According to a recent story published by The Register, the U.K. data privacy watchdog, the Information Commissioner’s Office (ICO) has issued a warning to the U.S.-based newspaper The Washington Post (WaPo) about obtaining consent under the EU General Data Protection Regulation (GDPR) and allowing its readers to switch off tracking and cookies.

Article 6(1) of the GDPR provides, in part, “[p]rocessing shall be lawful only if and to the extent that at least one of the following applies: (a) the data subject has given consent to the processing of his or her personal data for one or more specific purposes.” Article 7(4) states: “When assessing whether consent is freely given, utmost account shall be taken of whether, inter alia, the performance of a contract, including the provision of a service, is conditional on consent to the processing of personal data that is not necessary for the performance of that contract.”

According to the story, WaPo offers three options to would-be readers: (1) free access to a limited number of articles each month conditioned upon consent to the use of cookies, tracking and ads by WaPo and third parties; (2) a basic paid subscription that is also contingent upon the reader’s consent to cookies and tracking; and (3) a premium EU subscription, which is the most expensive option at $9 a month but permits readers to opt out of tracking and cookies.

An ICO representative concluded that WaPo’s subscription model does not meet the spirit of the GDPR’s data privacy protections or consent obligations “because they have not given users a genuine choice and control over how their data is used.” The ICO representative further concluded that because the paper has not offered all levels of subscription the ability to opt out of tracking and cookies, “consent cannot be freely given and is invalid.”

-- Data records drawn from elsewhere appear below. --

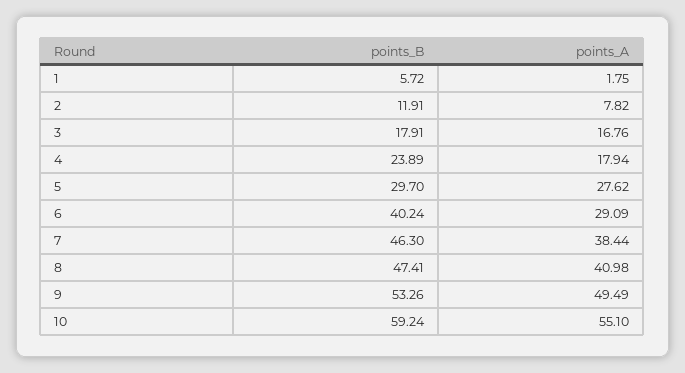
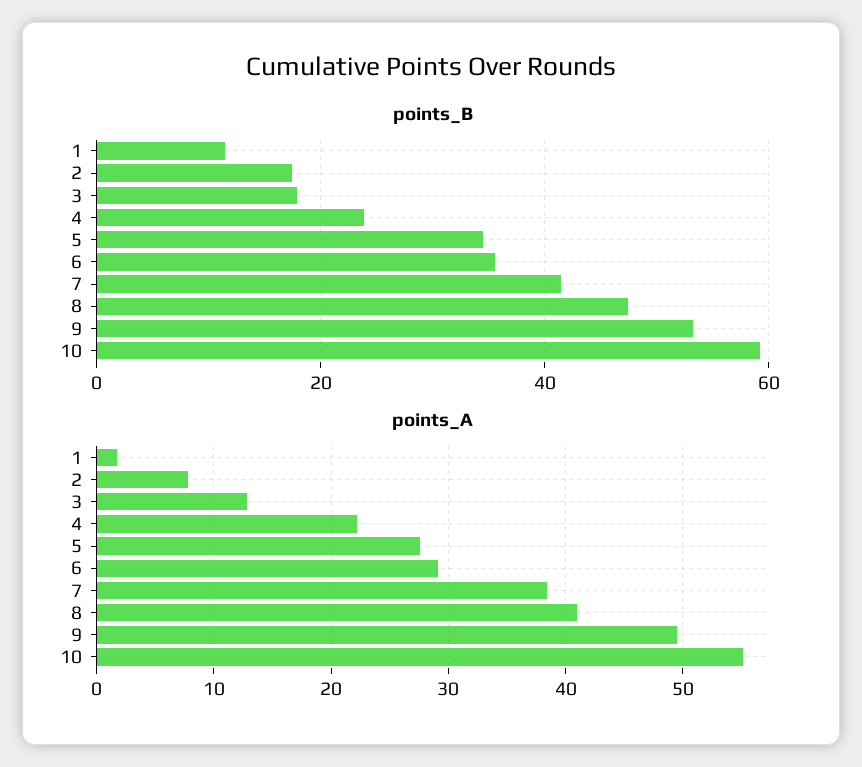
points_B, 1: 5.72 -> 12
points_B, 2: 11.91 -> 18
points_A, 3: 16.76 -> 13
points_A, 4: 17.94 -> 22
points_B, 5: 29.7 -> 34
points_B, 6: 40.24 -> 36
points_B, 7: 46.3 -> 42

According to the ICO’s website, it received 195 concerns from data subjects about website cookies between April 2016 and March 2017, which is the most recent data available. By comparison, in that period, the ICO received 167,018 concerns about nuisance calls, text messages and emails. In terms of enforcement, the ICO notes that its “approach is to focus on sites that are doing nothing to raise awareness of cookies, or get their users’ consent, particularly those visited most in the U.K.,” noting that it maintains “a consumer threat level of ‘low’ in this area due to the very low levels of concerns reported by members of the public.”

While this new warning to WaPo about consumer choice and consent provides a useful guidepost for companies navigating GDPR compliance, it is unlikely to mark a significant pivot in the enforcement direction of the ICO.